(EXERCISE DIRECTIONS) Your task is to set down the records below again, exactly.

Stored data:
----------------------------------------
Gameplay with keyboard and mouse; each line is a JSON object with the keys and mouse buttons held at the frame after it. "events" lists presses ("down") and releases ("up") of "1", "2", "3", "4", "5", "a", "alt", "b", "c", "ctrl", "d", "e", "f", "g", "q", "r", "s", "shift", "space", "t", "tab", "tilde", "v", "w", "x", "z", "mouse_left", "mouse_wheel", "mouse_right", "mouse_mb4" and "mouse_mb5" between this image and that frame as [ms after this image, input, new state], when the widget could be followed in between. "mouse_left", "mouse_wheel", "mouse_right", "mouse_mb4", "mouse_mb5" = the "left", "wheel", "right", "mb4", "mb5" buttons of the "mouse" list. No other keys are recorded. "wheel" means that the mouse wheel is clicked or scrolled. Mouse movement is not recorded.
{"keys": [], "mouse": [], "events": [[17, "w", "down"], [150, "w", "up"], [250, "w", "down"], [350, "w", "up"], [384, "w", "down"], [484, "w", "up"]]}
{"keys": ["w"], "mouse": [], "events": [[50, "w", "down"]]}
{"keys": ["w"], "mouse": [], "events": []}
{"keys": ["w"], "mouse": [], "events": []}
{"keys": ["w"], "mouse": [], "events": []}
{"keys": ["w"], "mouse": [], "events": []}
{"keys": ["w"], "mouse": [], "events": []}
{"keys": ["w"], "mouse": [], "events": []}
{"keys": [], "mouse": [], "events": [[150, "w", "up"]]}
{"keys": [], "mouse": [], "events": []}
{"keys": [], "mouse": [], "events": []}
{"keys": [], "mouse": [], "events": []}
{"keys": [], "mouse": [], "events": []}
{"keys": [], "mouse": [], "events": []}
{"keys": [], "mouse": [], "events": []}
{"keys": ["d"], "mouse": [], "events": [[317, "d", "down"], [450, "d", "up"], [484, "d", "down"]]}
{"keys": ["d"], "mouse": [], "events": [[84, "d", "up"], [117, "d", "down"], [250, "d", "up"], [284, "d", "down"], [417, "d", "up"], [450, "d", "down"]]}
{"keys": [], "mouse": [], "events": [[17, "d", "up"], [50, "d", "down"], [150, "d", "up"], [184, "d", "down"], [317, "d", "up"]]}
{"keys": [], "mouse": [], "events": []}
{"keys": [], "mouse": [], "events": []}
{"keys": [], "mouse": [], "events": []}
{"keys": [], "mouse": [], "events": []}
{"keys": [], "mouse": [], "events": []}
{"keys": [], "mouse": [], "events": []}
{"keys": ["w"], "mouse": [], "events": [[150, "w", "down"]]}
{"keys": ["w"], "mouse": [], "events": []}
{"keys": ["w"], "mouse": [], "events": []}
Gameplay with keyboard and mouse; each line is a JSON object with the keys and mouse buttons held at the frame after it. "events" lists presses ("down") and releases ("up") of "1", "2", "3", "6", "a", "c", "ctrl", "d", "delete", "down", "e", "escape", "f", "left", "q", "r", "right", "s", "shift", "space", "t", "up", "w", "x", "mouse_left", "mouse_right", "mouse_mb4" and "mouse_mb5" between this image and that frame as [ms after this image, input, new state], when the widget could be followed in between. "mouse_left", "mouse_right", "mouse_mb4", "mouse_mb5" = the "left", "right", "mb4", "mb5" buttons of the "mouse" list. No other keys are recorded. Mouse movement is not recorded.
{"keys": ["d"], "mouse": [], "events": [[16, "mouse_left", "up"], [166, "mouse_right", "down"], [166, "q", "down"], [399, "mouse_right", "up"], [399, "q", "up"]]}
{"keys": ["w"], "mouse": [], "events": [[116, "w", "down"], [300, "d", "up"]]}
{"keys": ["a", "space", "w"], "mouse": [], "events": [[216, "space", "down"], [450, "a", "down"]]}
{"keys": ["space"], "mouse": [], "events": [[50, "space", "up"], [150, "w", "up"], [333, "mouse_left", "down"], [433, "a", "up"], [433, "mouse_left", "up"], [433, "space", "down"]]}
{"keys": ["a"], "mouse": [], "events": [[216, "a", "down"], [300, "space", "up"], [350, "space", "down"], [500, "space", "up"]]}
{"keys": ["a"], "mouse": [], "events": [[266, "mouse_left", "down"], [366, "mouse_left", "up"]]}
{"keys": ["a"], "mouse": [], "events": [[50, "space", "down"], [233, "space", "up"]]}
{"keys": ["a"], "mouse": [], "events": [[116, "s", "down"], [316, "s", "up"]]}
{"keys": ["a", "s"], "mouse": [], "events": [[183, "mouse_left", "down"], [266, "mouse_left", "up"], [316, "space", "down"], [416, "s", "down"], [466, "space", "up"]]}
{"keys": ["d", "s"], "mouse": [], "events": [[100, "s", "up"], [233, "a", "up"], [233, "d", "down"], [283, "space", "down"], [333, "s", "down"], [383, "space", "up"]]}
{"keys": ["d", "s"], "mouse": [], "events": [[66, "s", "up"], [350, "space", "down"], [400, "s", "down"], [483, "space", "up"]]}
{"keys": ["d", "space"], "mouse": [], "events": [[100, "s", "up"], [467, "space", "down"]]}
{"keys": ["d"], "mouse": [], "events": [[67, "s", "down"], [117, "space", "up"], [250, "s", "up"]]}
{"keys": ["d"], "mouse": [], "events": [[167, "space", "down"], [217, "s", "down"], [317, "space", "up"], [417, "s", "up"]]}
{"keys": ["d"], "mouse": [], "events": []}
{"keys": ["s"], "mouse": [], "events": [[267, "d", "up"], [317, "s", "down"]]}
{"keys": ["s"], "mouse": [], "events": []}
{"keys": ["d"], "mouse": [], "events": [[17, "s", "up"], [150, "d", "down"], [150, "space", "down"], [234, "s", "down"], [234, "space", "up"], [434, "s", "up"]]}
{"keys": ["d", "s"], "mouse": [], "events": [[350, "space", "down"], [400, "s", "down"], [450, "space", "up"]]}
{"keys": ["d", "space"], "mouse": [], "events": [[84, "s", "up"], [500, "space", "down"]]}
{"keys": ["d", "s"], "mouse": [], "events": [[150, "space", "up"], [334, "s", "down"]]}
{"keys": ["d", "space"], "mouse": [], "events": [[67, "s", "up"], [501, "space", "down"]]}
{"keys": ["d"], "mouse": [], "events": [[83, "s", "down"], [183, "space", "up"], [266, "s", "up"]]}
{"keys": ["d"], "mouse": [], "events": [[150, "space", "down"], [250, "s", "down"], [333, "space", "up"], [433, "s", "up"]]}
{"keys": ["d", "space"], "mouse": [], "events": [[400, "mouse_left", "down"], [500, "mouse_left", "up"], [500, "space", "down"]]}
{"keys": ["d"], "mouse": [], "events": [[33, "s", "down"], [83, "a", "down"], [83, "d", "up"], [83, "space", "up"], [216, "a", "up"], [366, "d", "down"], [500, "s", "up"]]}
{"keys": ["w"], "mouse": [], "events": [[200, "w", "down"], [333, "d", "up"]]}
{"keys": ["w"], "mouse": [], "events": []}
----------------------------------------
(EXERCISE RESPONSE)
Gameplay with keyboard and mouse; each line is a JSON object with the keys and mouse buttons held at the frame after it. "events" lists presses ("down") and releases ("up") of "1", "2", "3", "4", "5", "a", "alt", "b", "c", "ctrl", "d", "e", "f", "g", "q", "r", "s", "shift", "space", "t", "tab", "tilde", "v", "w", "x", "z", "mouse_left", "mouse_wheel", "mouse_right", "mouse_mb4" and "mouse_mb5" between this image and that frame as [ms after this image, input, new state], when the widget could be followed in between. "mouse_left", "mouse_wheel", "mouse_right", "mouse_mb4", "mouse_mb5" = the "left", "wheel", "right", "mb4", "mb5" buttons of the "mouse" list. No other keys are recorded. "wheel" means that the mouse wheel is clicked or scrolled. Mouse movement is not recorded.
{"keys": [], "mouse": [], "events": [[17, "w", "down"], [150, "w", "up"], [250, "w", "down"], [350, "w", "up"], [384, "w", "down"], [484, "w", "up"]]}
{"keys": ["w"], "mouse": [], "events": [[50, "w", "down"]]}
{"keys": ["w"], "mouse": [], "events": []}
{"keys": ["w"], "mouse": [], "events": []}
{"keys": ["w"], "mouse": [], "events": []}
{"keys": ["w"], "mouse": [], "events": []}
{"keys": ["w"], "mouse": [], "events": []}
{"keys": ["w"], "mouse": [], "events": []}
{"keys": [], "mouse": [], "events": [[150, "w", "up"]]}
{"keys": [], "mouse": [], "events": []}
{"keys": [], "mouse": [], "events": []}
{"keys": [], "mouse": [], "events": []}
{"keys": [], "mouse": [], "events": []}
{"keys": [], "mouse": [], "events": []}
{"keys": [], "mouse": [], "events": []}
{"keys": ["d"], "mouse": [], "events": [[317, "d", "down"], [450, "d", "up"], [484, "d", "down"]]}
{"keys": ["d"], "mouse": [], "events": [[84, "d", "up"], [117, "d", "down"], [250, "d", "up"], [284, "d", "down"], [417, "d", "up"], [450, "d", "down"]]}
{"keys": [], "mouse": [], "events": [[17, "d", "up"], [50, "d", "down"], [150, "d", "up"], [184, "d", "down"], [317, "d", "up"]]}
{"keys": [], "mouse": [], "events": []}
{"keys": [], "mouse": [], "events": []}
{"keys": [], "mouse": [], "events": []}
{"keys": [], "mouse": [], "events": []}
{"keys": [], "mouse": [], "events": []}
{"keys": [], "mouse": [], "events": []}
{"keys": ["w"], "mouse": [], "events": [[150, "w", "down"]]}
{"keys": ["w"], "mouse": [], "events": []}
{"keys": ["w"], "mouse": [], "events": []}
Gameplay with keyboard and mouse; each line is a JSON object with the keys and mouse buttons held at the frame after it. "events" lists presses ("down") and releases ("up") of "1", "2", "3", "6", "a", "c", "ctrl", "d", "delete", "down", "e", "escape", "f", "left", "q", "r", "right", "s", "shift", "space", "t", "up", "w", "x", "mouse_left", "mouse_right", "mouse_mb4" and "mouse_mb5" between this image and that frame as [ms after this image, input, new state], when the widget could be followed in between. "mouse_left", "mouse_right", "mouse_mb4", "mouse_mb5" = the "left", "right", "mb4", "mb5" buttons of the "mouse" list. No other keys are recorded. Mouse movement is not recorded.
{"keys": ["d"], "mouse": [], "events": [[16, "mouse_left", "up"], [166, "mouse_right", "down"], [166, "q", "down"], [399, "mouse_right", "up"], [399, "q", "up"]]}
{"keys": ["w"], "mouse": [], "events": [[116, "w", "down"], [300, "d", "up"]]}
{"keys": ["a", "space", "w"], "mouse": [], "events": [[216, "space", "down"], [450, "a", "down"]]}
{"keys": ["space"], "mouse": [], "events": [[50, "space", "up"], [150, "w", "up"], [333, "mouse_left", "down"], [433, "a", "up"], [433, "mouse_left", "up"], [433, "space", "down"]]}
{"keys": ["a"], "mouse": [], "events": [[216, "a", "down"], [300, "space", "up"], [350, "space", "down"], [500, "space", "up"]]}
{"keys": ["a"], "mouse": [], "events": [[266, "mouse_left", "down"], [366, "mouse_left", "up"]]}
{"keys": ["a"], "mouse": [], "events": [[50, "space", "down"], [233, "space", "up"]]}
{"keys": ["a"], "mouse": [], "events": [[116, "s", "down"], [316, "s", "up"]]}
{"keys": ["a", "s"], "mouse": [], "events": [[183, "mouse_left", "down"], [266, "mouse_left", "up"], [316, "space", "down"], [416, "s", "down"], [466, "space", "up"]]}
{"keys": ["d", "s"], "mouse": [], "events": [[100, "s", "up"], [233, "a", "up"], [233, "d", "down"], [283, "space", "down"], [333, "s", "down"], [383, "space", "up"]]}
{"keys": ["d", "s"], "mouse": [], "events": [[66, "s", "up"], [350, "space", "down"], [400, "s", "down"], [483, "space", "up"]]}
{"keys": ["d", "space"], "mouse": [], "events": [[100, "s", "up"], [467, "space", "down"]]}
{"keys": ["d"], "mouse": [], "events": [[67, "s", "down"], [117, "space", "up"], [250, "s", "up"]]}
{"keys": ["d"], "mouse": [], "events": [[167, "space", "down"], [217, "s", "down"], [317, "space", "up"], [417, "s", "up"]]}
{"keys": ["d"], "mouse": [], "events": []}
{"keys": ["s"], "mouse": [], "events": [[267, "d", "up"], [317, "s", "down"]]}
{"keys": ["s"], "mouse": [], "events": []}
{"keys": ["d"], "mouse": [], "events": [[17, "s", "up"], [150, "d", "down"], [150, "space", "down"], [234, "s", "down"], [234, "space", "up"], [434, "s", "up"]]}
{"keys": ["d", "s"], "mouse": [], "events": [[350, "space", "down"], [400, "s", "down"], [450, "space", "up"]]}
{"keys": ["d", "space"], "mouse": [], "events": [[84, "s", "up"], [500, "space", "down"]]}
{"keys": ["d", "s"], "mouse": [], "events": [[150, "space", "up"], [334, "s", "down"]]}
{"keys": ["d", "space"], "mouse": [], "events": [[67, "s", "up"], [501, "space", "down"]]}
{"keys": ["d"], "mouse": [], "events": [[83, "s", "down"], [183, "space", "up"], [266, "s", "up"]]}
{"keys": ["d"], "mouse": [], "events": [[150, "space", "down"], [250, "s", "down"], [333, "space", "up"], [433, "s", "up"]]}
{"keys": ["d", "space"], "mouse": [], "events": [[400, "mouse_left", "down"], [500, "mouse_left", "up"], [500, "space", "down"]]}
{"keys": ["d"], "mouse": [], "events": [[33, "s", "down"], [83, "a", "down"], [83, "d", "up"], [83, "space", "up"], [216, "a", "up"], [366, "d", "down"], [500, "s", "up"]]}
{"keys": ["w"], "mouse": [], "events": [[200, "w", "down"], [333, "d", "up"]]}
{"keys": ["w"], "mouse": [], "events": []}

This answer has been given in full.